Dataset records

Start

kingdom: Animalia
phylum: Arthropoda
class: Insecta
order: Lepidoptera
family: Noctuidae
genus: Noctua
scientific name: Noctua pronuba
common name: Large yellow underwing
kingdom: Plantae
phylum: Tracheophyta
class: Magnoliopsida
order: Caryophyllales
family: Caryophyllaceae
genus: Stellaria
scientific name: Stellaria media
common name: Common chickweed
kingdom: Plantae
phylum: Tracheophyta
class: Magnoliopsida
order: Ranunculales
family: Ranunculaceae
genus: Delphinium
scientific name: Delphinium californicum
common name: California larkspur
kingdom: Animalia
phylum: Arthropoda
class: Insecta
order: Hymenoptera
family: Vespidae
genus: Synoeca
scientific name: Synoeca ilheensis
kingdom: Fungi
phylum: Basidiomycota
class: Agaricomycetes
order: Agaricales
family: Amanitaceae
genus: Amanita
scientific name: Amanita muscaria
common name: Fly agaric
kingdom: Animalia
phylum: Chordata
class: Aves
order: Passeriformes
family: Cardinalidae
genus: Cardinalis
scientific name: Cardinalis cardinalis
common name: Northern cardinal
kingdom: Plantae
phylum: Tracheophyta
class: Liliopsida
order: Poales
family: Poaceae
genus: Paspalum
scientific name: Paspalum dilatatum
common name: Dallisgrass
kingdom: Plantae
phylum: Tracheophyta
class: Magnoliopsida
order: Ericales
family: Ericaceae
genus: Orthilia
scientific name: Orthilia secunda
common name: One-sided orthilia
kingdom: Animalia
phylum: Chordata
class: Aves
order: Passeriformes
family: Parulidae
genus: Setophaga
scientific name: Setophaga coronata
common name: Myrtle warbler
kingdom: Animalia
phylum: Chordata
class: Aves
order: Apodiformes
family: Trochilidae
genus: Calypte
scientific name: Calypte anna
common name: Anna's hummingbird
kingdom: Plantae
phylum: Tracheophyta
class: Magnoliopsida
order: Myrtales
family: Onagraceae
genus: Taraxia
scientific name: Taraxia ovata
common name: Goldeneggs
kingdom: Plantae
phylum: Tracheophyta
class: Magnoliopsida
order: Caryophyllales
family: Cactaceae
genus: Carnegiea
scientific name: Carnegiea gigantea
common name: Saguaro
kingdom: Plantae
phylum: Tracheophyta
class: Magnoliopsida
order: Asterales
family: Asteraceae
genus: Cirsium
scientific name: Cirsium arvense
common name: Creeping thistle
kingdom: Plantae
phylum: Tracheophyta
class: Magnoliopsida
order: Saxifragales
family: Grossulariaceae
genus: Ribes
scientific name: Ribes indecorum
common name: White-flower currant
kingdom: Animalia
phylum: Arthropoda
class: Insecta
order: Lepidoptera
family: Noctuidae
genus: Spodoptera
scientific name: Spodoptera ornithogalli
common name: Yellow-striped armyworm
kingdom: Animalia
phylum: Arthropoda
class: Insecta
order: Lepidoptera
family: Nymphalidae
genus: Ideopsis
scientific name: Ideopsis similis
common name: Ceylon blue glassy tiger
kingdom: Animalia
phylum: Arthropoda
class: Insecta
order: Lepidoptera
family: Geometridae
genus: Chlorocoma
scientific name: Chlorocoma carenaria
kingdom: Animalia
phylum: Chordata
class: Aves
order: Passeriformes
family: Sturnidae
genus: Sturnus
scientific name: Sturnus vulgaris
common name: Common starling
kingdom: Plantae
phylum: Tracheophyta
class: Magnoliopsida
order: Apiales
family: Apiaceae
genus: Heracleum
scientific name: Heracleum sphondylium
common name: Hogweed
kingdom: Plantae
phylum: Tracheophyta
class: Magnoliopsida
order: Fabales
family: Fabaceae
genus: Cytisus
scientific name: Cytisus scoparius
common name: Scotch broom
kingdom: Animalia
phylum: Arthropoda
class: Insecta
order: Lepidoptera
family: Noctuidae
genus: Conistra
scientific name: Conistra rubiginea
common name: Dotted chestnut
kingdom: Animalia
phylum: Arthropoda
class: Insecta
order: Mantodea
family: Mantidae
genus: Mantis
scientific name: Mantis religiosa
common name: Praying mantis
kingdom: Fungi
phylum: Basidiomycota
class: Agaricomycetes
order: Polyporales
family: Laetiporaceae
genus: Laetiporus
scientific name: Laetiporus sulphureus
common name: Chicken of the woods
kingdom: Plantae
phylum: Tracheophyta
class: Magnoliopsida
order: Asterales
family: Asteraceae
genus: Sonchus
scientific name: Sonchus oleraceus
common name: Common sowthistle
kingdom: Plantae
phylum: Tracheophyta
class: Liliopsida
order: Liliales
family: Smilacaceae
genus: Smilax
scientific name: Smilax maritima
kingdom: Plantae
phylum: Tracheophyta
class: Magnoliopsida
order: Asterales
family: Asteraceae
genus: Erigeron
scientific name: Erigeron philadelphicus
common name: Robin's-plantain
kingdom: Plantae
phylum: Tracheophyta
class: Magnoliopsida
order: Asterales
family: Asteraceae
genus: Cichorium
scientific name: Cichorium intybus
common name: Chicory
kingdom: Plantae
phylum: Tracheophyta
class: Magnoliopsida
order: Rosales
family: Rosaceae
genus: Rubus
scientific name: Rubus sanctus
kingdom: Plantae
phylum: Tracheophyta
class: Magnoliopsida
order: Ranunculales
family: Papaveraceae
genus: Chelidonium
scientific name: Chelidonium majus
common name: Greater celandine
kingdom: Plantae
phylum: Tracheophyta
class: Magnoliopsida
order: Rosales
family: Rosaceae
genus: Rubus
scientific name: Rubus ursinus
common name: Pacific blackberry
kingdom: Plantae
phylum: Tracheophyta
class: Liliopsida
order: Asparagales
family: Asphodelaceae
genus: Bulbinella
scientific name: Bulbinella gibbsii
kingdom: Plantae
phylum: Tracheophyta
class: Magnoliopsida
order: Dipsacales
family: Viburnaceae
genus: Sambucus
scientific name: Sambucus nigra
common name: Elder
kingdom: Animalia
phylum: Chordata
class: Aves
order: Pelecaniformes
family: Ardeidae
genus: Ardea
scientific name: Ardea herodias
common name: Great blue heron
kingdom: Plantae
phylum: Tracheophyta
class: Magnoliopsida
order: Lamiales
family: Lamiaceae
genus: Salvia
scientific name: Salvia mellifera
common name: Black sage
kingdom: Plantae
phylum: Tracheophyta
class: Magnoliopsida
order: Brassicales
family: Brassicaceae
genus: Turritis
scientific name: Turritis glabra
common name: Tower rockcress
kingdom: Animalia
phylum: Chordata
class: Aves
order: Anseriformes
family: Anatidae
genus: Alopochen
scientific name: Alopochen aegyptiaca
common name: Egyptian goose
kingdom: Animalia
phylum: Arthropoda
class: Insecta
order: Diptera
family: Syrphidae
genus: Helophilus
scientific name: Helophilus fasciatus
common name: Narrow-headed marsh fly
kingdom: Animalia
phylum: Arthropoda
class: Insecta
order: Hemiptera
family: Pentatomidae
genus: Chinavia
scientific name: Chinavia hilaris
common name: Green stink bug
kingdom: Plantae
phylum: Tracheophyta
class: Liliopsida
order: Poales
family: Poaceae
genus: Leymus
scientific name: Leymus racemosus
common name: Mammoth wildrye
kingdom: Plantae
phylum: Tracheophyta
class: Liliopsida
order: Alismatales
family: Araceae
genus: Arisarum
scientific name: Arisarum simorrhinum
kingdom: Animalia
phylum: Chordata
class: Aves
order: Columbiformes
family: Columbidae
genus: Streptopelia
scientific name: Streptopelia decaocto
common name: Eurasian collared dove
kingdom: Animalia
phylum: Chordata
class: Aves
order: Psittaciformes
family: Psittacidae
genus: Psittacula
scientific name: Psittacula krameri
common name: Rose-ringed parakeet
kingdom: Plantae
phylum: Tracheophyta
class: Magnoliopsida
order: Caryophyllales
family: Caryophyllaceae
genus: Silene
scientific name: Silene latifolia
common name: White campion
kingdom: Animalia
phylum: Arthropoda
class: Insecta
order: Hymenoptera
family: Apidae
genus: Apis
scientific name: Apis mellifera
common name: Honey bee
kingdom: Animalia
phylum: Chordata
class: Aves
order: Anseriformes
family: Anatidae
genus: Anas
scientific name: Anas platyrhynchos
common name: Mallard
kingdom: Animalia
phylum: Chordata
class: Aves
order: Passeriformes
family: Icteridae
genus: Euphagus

End

= Task instructions =
Please copy the data word for word, beginning with the first line and stopping after the line that contains "genus: Cardinalis".

= Expected output =
kingdom: Animalia
phylum: Arthropoda
class: Insecta
order: Lepidoptera
family: Noctuidae
genus: Noctua
scientific name: Noctua pronuba
common name: Large yellow underwing
kingdom: Plantae
phylum: Tracheophyta
class: Magnoliopsida
order: Caryophyllales
family: Caryophyllaceae
genus: Stellaria
scientific name: Stellaria media
common name: Common chickweed
kingdom: Plantae
phylum: Tracheophyta
class: Magnoliopsida
order: Ranunculales
family: Ranunculaceae
genus: Delphinium
scientific name: Delphinium californicum
common name: California larkspur
kingdom: Animalia
phylum: Arthropoda
class: Insecta
order: Hymenoptera
family: Vespidae
genus: Synoeca
scientific name: Synoeca ilheensis
kingdom: Fungi
phylum: Basidiomycota
class: Agaricomycetes
order: Agaricales
family: Amanitaceae
genus: Amanita
scientific name: Amanita muscaria
common name: Fly agaric
kingdom: Animalia
phylum: Chordata
class: Aves
order: Passeriformes
family: Cardinalidae
genus: Cardinalis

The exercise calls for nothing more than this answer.